Ответьте по введению о праве на будущее:
(a) Как в нём определяется «футуроцид»?
(b) С какими временами сравнивается многократная перепродажа бесплодного участка будущего?
(c) Кто, согласно введению, скоро полностью вытеснит человека на фондовых биржах?

### ТЕКСТ ДОКУМЕНТА
----------
Введение. О праве на будущее
Разработка прогнозных сценариев развития мира ведётся огромным множеством надгосударственных, национальных, корпоративных, экспертно-аналитических и других институтов. Накоплен колоссальный массив таких разработок, который пополняется ежедневно. Качество этих прогнозов разное, но медийный отклик на них чаще всего никак с их обоснованностью не связан. Хайп — повсюду хайп. В сферу прогностики, футурологии ворвался рой желающих поиграть с будущим. Как правило, у большинства таких игроков нет даже начальных знаний о том, что такое прогнозирование как наука.
Но на этом футурокарнавале играют и вполне искушённые игроки. Они давно знают, что такое неопределённость, нелинейность или сложность и что такое проектирование будущего — своего и будущего других. Знают они, зачем нужен «футуроцид» — стратегия захвата и уничтожения будущего противника, партнёра, любого другого. Знают они и о ставках в таких играх за будущее.
Тот, кто смог эффектно, привлекательно сформулировать и успешно навязать свой нарратив, не только снимает ренту «первопроходца», «застолбив» участок будущего и выставив за него «арендную плату» (как за попадание в него, если сценарий позитивен, так и за избежание, если сценарий не нравится), но и навязывает остальным цели, образы и даже стиль будущего вполне в духе фьючерсной торговли. Пусть даже через месяц или год станет ясно, что участок бесплоден, он уже многократно перепродан, как во времена «золотой лихорадки» на Клондайке. Растущее использование технологий генеративного искусственного интеллекта в этих футурологических упражнениях тоже сродни тому, что творится на фондовых биржах, где человека скоро полностью вытеснят биржевые роботы.
----------
### ИСХОДНЫЕ ДАННЫЕ
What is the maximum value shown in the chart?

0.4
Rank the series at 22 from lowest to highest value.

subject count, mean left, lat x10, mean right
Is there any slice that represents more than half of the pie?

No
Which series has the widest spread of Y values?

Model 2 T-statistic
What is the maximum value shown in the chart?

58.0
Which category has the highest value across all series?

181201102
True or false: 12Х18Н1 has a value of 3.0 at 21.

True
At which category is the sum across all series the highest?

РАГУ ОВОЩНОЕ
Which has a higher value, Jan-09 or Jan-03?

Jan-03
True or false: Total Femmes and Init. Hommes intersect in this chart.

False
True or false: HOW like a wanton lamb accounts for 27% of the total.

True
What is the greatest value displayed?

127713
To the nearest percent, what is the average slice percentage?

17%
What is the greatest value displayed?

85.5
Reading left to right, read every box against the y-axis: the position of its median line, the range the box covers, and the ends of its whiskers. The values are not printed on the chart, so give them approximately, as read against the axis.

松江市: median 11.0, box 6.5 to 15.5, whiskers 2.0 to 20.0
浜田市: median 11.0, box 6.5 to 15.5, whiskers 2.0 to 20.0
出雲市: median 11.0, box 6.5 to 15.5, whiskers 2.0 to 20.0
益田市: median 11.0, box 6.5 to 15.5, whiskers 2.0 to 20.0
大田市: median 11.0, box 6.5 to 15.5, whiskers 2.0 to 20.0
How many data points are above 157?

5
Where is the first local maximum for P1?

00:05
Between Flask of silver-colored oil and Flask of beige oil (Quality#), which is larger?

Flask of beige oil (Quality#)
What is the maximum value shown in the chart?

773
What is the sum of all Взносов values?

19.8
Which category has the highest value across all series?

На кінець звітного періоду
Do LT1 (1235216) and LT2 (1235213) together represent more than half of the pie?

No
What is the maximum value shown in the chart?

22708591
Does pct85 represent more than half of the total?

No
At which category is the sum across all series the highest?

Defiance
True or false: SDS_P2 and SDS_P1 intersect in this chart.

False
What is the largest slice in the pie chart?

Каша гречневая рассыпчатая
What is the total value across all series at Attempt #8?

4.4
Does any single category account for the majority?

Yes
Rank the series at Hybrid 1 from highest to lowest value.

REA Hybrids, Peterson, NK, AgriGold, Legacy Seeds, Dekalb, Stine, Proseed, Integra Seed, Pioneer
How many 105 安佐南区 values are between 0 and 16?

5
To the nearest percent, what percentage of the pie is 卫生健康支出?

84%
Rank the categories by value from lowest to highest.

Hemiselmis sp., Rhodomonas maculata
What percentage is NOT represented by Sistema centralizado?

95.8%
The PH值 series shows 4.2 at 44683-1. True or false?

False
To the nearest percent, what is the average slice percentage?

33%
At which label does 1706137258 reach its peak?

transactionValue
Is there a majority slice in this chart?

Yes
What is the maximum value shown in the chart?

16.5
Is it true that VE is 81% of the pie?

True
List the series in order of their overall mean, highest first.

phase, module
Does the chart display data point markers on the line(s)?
----------
### ВАШ ОТВЕТ
(a) Как стратегия захвата и уничтожения будущего противника, партнёра, любого другого.
(b) С временами «золотой лихорадки» на Клондайке.
(c) Биржевые роботы.